We have a new category for this year’s Golden Bean roasters competition – Plant Milk!

The challenge for the coffee roaster is to design their roasted coffee to make the plant milk shine in a milk based coffee.

We have asked past Golden Bean champions to practice in their businesses designing a coffee to pair with our sponsored milk, Alternative Dairy Company Oat.

ADC spent two years developing this amazing plant milk with the help of all facets of the Australian coffee and café industry.

ADC Oat is very creamy and has no strong flavour challenges for coffee to fight against. It performs very close to dairy and will hold well when combined with the espresso shot without bubbling and splitting.

Latte art

Please see their findings below.

Coffee characteristics all have acidity in the chemistry and will be enhanced in the brewing of espresso.

The acidity will split all milk, dairy and plant. These acids are seen as benefits and naturally occur in coffee during the roasting process.

They give coffee the desired brightness and enhance the flavour. The acids in coffee are a makeup of many variables, like malic acid (green apple), citric acid (lemon, lime), tartaric acid (grape, banana), and acetic acid (vinegar).

The mix of these acids will have major benefits and also some negative effects on coffee flavours in the finished cup.

Some coffee is higher in acidity than others due to the plant type or country of origin. For example, New Guinea coffee is known for high acidity, Kenyan coffee is a lower acidity.

Acidity will also vary between soil type, altitude, temperature of growing conditions and the processing methods.

When we roast coffee, we produce quinic acids and caffeic acids.

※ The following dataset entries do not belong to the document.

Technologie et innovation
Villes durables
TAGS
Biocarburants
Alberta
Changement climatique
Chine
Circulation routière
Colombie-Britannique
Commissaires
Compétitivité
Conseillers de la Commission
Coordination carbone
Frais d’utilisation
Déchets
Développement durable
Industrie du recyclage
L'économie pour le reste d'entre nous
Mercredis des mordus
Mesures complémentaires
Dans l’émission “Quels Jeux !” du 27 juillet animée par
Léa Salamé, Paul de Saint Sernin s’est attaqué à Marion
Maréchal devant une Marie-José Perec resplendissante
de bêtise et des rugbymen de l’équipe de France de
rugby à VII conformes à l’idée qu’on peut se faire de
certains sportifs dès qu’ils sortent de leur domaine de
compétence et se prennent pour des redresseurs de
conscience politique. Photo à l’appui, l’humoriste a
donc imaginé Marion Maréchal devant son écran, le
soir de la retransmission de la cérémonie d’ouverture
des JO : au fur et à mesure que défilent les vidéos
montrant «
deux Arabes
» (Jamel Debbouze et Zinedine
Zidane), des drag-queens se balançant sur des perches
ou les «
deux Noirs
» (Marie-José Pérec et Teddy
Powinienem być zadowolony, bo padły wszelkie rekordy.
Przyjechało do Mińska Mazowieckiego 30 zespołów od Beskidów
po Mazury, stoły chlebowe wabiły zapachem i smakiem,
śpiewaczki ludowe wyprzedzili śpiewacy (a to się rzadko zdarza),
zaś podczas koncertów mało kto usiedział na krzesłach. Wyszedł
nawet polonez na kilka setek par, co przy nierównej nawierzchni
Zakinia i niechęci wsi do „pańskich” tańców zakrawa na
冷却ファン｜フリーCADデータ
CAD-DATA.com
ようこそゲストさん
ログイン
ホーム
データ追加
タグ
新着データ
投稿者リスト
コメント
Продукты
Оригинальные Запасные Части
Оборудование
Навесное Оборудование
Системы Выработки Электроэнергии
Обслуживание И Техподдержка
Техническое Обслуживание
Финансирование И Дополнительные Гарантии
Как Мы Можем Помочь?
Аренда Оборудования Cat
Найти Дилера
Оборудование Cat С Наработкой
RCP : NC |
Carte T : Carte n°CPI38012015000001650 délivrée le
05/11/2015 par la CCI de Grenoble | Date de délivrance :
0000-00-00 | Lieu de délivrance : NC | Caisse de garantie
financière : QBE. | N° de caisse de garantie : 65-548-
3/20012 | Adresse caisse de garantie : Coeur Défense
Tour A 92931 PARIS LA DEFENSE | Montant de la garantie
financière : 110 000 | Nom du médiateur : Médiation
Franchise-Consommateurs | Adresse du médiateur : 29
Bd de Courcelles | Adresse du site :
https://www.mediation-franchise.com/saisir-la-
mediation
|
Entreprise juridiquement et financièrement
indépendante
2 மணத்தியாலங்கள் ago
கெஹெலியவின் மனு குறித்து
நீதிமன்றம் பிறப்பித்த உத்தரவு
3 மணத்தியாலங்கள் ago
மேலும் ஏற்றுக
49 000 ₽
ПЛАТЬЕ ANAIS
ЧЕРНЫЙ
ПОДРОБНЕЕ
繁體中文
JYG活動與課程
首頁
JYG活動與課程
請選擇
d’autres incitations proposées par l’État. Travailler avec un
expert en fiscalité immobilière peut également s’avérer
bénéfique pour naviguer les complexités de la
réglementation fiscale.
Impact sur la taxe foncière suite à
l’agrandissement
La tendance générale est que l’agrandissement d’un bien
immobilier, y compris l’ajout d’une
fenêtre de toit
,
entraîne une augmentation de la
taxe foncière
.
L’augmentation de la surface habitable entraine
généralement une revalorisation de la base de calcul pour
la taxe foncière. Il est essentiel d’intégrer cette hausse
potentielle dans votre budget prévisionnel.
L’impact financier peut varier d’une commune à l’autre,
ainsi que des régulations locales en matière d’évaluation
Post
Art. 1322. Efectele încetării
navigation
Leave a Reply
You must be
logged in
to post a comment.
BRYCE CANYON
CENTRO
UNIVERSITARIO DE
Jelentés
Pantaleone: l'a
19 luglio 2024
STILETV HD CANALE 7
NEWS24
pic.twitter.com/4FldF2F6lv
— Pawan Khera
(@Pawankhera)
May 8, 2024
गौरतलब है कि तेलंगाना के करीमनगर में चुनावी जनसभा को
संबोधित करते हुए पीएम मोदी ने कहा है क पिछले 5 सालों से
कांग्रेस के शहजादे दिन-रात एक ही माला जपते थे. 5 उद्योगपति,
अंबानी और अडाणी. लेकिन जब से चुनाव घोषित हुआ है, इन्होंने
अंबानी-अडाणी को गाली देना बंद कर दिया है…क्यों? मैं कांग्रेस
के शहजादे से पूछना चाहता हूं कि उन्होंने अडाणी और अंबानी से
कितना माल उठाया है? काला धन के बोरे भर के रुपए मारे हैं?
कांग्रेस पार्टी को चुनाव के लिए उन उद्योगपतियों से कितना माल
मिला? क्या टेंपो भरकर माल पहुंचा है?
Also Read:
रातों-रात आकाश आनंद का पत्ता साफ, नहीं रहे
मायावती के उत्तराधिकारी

The quinic acid is responsible for negative taste profiles like astringency and bitterness and this comes out in darker coffee profiles.

When we roast lighter coffees, we create more caffeic acids that have the fruity profiles.

We know that caffeic acid in light roasting will split milk in the espresso coffee making process, so the dilemma is to roast coffee that is lower in caffeic acid and not too dark where we introduce two much quinic acid and the flavours become lost and bitter.

The juggle is between splitting the milk for look verses taste profiles.

This is the new challenge we are throwing out to coffee roasters, to design better milk based coffees that will visually work with coffee and retain the origin flavours.

Our findings and ideas on best coffee for plant milk.

  • Roast to a medium/dark roast profile – just past second crack. Drop temp of 228oC
  • Pick origins like Brazil and Kenya with low acidity levels
  • Pick coffees that are naturally processed for fruity flavours to break through the plant milk natural flavours
  • Pick high altitude grown coffee as it normally has low acidity
  • Cup the coffee with a variety of plant milks and taste test. Also conduct visual checks of these coffees and take note of the splitting time period from start of pour.
  • We had a few roasters who slowed down roast time to achieve lower acidity. It’s worth experimenting to stretch out the roast curve with temperature control.